Is it possible to live a keto and plantbased/vegan lifestyle?
Anything is possible. Well, maybe not anything, but going keto and vegan certainly is! Like any major lifestyle change, it can be hard to initially switch over to this diet, especially because it can be quite restrictive and require a lot of planning to maintain. In order to follow the diet, you’ll want to avoid all animal-based foods and beverages (of course) as well as grains, legumes, sugars, fruits, high-carb vegetables, and tubers (potatos, yams, etc). Instead, you’ll want to reach for low-carb vegan-friendly foods like vegan meat alternatives (tofu, tempeh, seitan, etc), mushrooms, leafy greens, above-ground vegetables (cauliflower, broccoli, etc), high-fat dairy alternatives (coconut-based yogurt, vegan cheeses, etc), nuts and seeds, avocados, berries, fermented foods, and all other plantbased fats. Eating foods that are rich in plantbased proteins and fats and low in carbohydrates is key – and although it may be initially challenging, is definitely possible if it fits into your lifestyle and health goals.
What are some benefits to sticking to these diets as well as possible fallbacks?

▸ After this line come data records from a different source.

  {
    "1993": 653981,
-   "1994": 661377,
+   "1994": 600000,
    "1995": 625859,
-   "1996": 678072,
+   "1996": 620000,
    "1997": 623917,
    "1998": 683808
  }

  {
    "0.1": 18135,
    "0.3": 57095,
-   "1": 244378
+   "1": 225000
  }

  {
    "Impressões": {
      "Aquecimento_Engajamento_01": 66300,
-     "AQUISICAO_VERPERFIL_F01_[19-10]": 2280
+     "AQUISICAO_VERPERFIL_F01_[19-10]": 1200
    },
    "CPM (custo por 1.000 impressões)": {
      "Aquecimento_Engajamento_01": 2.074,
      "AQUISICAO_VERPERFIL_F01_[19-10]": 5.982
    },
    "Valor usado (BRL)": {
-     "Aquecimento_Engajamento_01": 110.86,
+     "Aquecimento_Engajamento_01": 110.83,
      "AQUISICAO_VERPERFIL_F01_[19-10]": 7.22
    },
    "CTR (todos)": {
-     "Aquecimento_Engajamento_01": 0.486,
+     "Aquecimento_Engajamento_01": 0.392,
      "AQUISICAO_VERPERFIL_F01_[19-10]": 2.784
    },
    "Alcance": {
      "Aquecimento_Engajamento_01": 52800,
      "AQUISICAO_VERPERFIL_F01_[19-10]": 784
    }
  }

Although there is tons of research on the keto and vegan diets individually, there is not much when it comes to a combination of the two. However, we do know from a plethora of studies that the vegan or plantbased diet can lower your risk for various chronic health conditions, such as diabetes, heart disease, and cancer. Weightloss is also a possibility when following a plantbased diet, depending on a person’s previous diet and how they specifically go about implementing a vegan one. When it comes to the keto diet, there is also a great amount of research to support its benefits including promotion of significant weight loss, decreased risk for heart disease, reduced insulin resistance, enhanced brain health, and aid in the treatment of various chronic health conditions, such as PCOS, type 2 diabetes, Parkinson’s disease, and Alzheimer’s.

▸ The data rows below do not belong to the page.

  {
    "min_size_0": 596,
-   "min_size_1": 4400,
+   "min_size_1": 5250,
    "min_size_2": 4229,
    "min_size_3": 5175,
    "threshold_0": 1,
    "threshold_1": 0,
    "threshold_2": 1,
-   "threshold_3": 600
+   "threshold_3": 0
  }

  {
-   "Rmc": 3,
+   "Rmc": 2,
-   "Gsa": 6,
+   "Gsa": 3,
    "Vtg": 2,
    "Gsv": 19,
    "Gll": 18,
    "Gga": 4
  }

Just like with any major lifestyle change, there are of course some downsides to switching over to a keto/vegan diet. The most obvious one is that it’s much harder to follow than a keto or plantbased diet individually. There are naturally less protein and fat sources to reach for that are fully vegan, and many fruits and vegetables that vegans would typically consume are high in sugar or carbohydrate content, making them not keto-friendly. It can also be hard to eat out at restaurants on this strict diet, and maintaining the diet for a long period of time can require some serious meal prepping and planning. Additionally, it is incredibly important that when following this diet, you take extra note of how many calories you are consuming. It can be easy to under-eat on a keto/vegan diet, which can lead to malnutrition or disordered eating behaviors. We never want to scare you away from trying out a type of plantbased diet that excites you! Just be sure to do your thorough research on the pros and cons of this particular one before jumping in.

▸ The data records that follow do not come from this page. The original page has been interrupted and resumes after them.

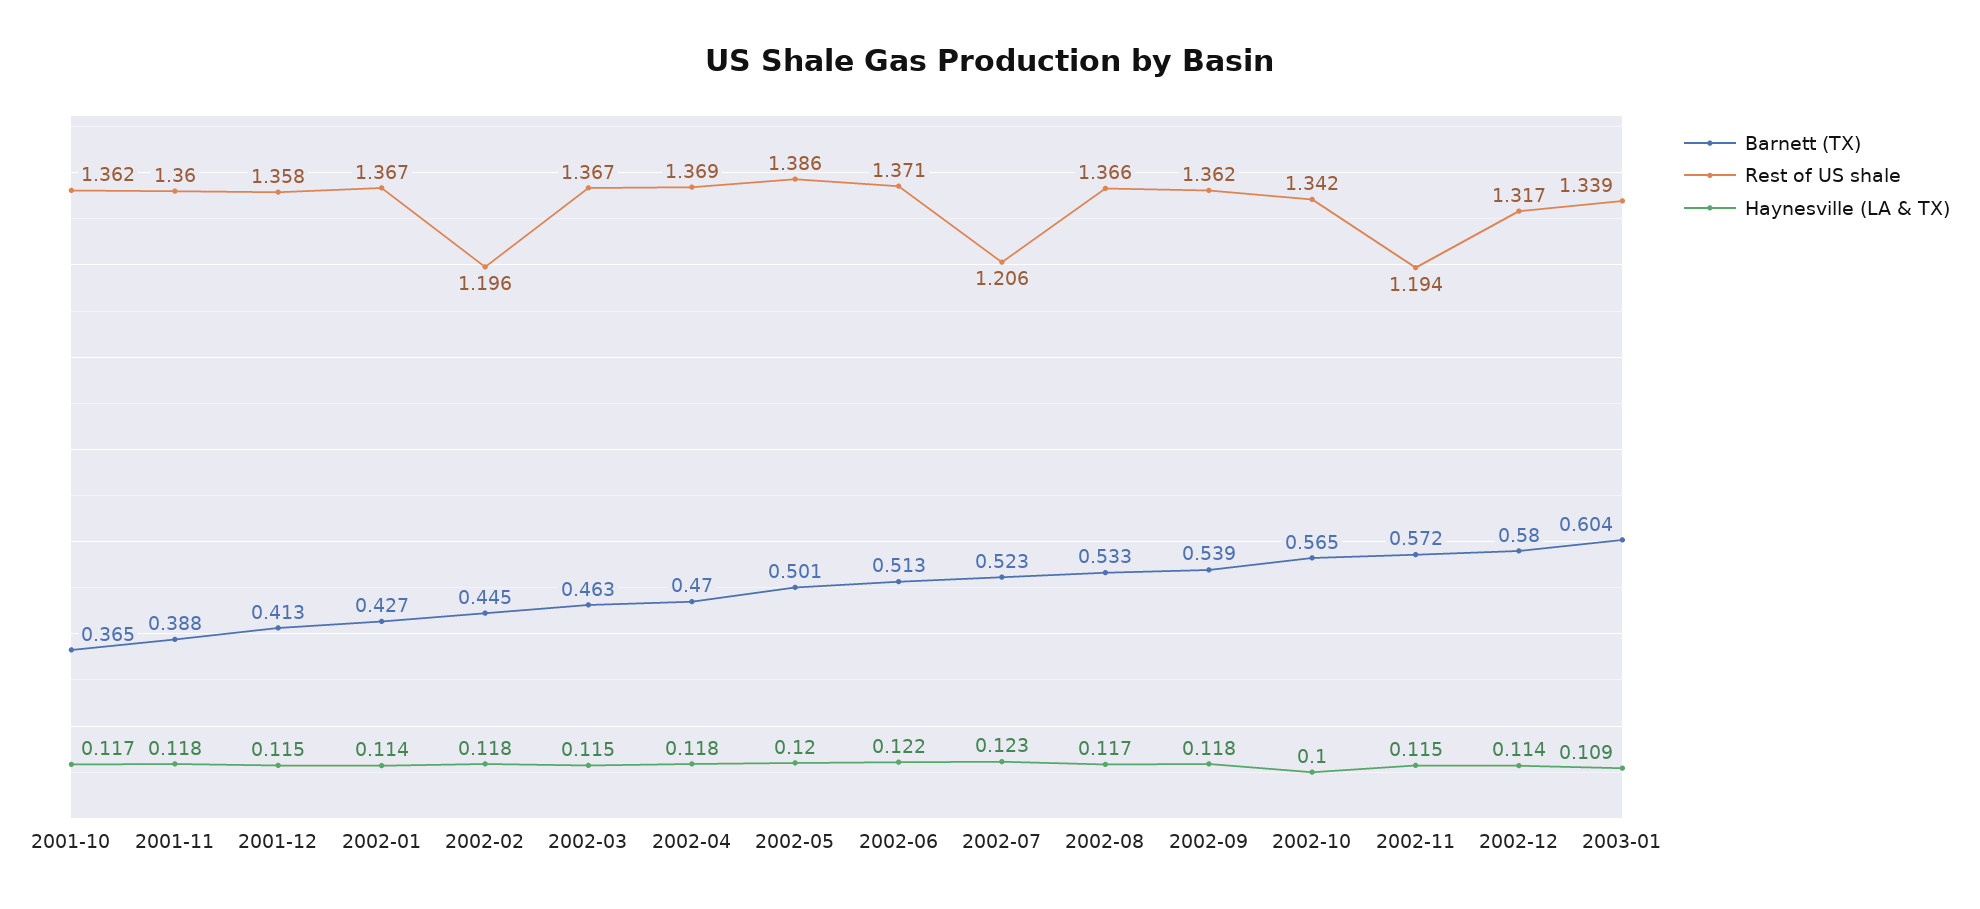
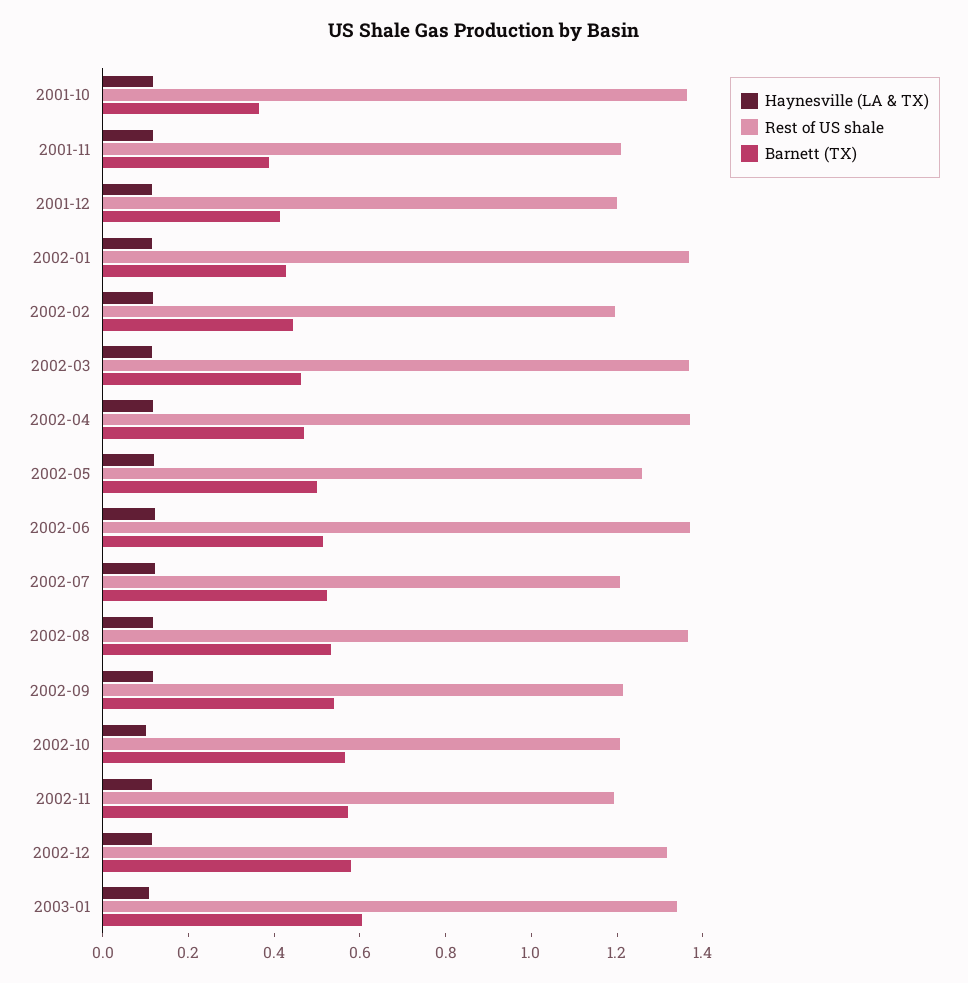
  {
    "Barnett (TX)": {
      "2001-10": 0.365,
      "2001-11": 0.388,
      "2001-12": 0.413,
      "2002-01": 0.427,
      "2002-02": 0.445,
      "2002-03": 0.463,
      "2002-04": 0.47,
      "2002-05": 0.501,
      "2002-06": 0.513,
      "2002-07": 0.523,
      "2002-08": 0.533,
      "2002-09": 0.539,
      "2002-10": 0.565,
      "2002-11": 0.572,
      "2002-12": 0.58,
      "2003-01": 0.604
    },
    "Rest of US shale": {
      "2001-10": 1.362,
-     "2001-11": 1.36,
+     "2001-11": 1.2,
-     "2001-12": 1.358,
+     "2001-12": 1.2,
      "2002-01": 1.367,
      "2002-02": 1.196,
      "2002-03": 1.367,
      "2002-04": 1.369,
-     "2002-05": 1.386,
+     "2002-05": 1.25,
      "2002-06": 1.371,
      "2002-07": 1.206,
      "2002-08": 1.366,
-     "2002-09": 1.362,
+     "2002-09": 1.2,
-     "2002-10": 1.342,
+     "2002-10": 1.2,
      "2002-11": 1.194,
      "2002-12": 1.317,
      "2003-01": 1.339
    },
    "Haynesville (LA & TX)": {
      "2001-10": 0.117,
      "2001-11": 0.118,
      "2001-12": 0.115,
      "2002-01": 0.114,
      "2002-02": 0.118,
      "2002-03": 0.115,
      "2002-04": 0.118,
      "2002-05": 0.12,
      "2002-06": 0.122,
      "2002-07": 0.123,
      "2002-08": 0.117,
      "2002-09": 0.118,
      "2002-10": 0.1,
      "2002-11": 0.115,
      "2002-12": 0.114,
      "2003-01": 0.109
    }
  }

Should I go keto and plantbased/vegan?
The answer to this question is up to you, based on your own research and information from your healthcare provider. Speaking of, we always recommend talking to your doctor before making any serious changes to your diet, whether that involves going keto, plantbased, or a mix of the two! As we mentioned before, this diet is not for the faint of heart and can be difficult to stick to over a long period of time. If you choose to try it out, give yourself time to adjust and go easy on yourself in the process. Your body knows best – so, if it works for you, great! If it doesn’t, be flexible and willing to tweak your diet in a way that feels best for you.